ABD’nin iki Balkan ülkesine bu maddeyi dayatmasının, Avrupa’daki telekomünikasyon pazarından Çin'i dışlama çabaları açısından bir kazanım, ancak Çin'le iyi ilişkiler geliştirmek amacı güden Sırbistan açısındansa çok büyük bir kayıp olduğu değerlendiriliyor.

Seçim öncesinde Trump'ın 'tarihi' anlaşmalar yatırımı

BAE-İsrail anlaşmasını seçim yatırımı ve "Ortadoğu'ya barış götürme" misyonunun bir parçası olarak gören Trump, kimsenin neden ve niçin imzalandığına bir anlam veremediği bu iki Batı Balkan ülkesini kapasayan anlaşmayı da "Ortadoğu'ya barış götürme" misyonu çerçevesinde resmetti.

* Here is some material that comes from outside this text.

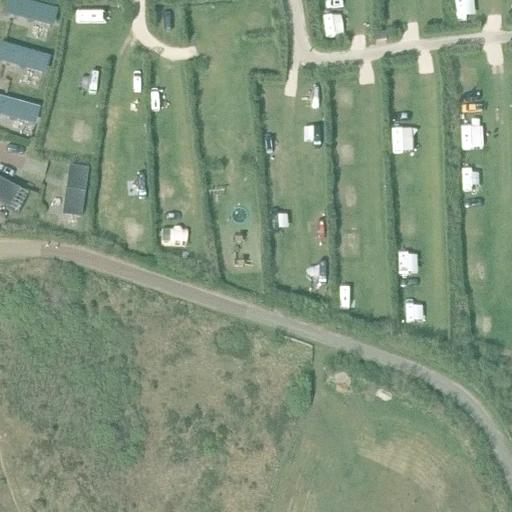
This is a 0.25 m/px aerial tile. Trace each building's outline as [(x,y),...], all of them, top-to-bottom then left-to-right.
[(62,10),(24,0),(9,0),(6,16),(58,32),(62,10)] [(53,60),(1,44),(0,46),(0,62),(50,76),(53,60)] [(44,109),(0,94),(0,117),(39,129),(44,109)] [(91,170),(71,167),(65,215),(87,218),(91,170)] [(22,190),(0,176),(0,204),(13,212),(22,190)]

Anlaşmanın kazananı Trump'ın dış politikası olurken, ülke içinde başkanlık seçimleri öncesinde  srail ve Ortadoğu konularında başarılı bir siyaset izlediğini göstermesine de katkı sunmuş oldu.

İki ülke arasındaki bu anlaşılmaz anlaşma bir tarafa, AB mandası altında yürüyen müzakerelerin önümüzdeki haftalarda devam etmesi bekleniyor.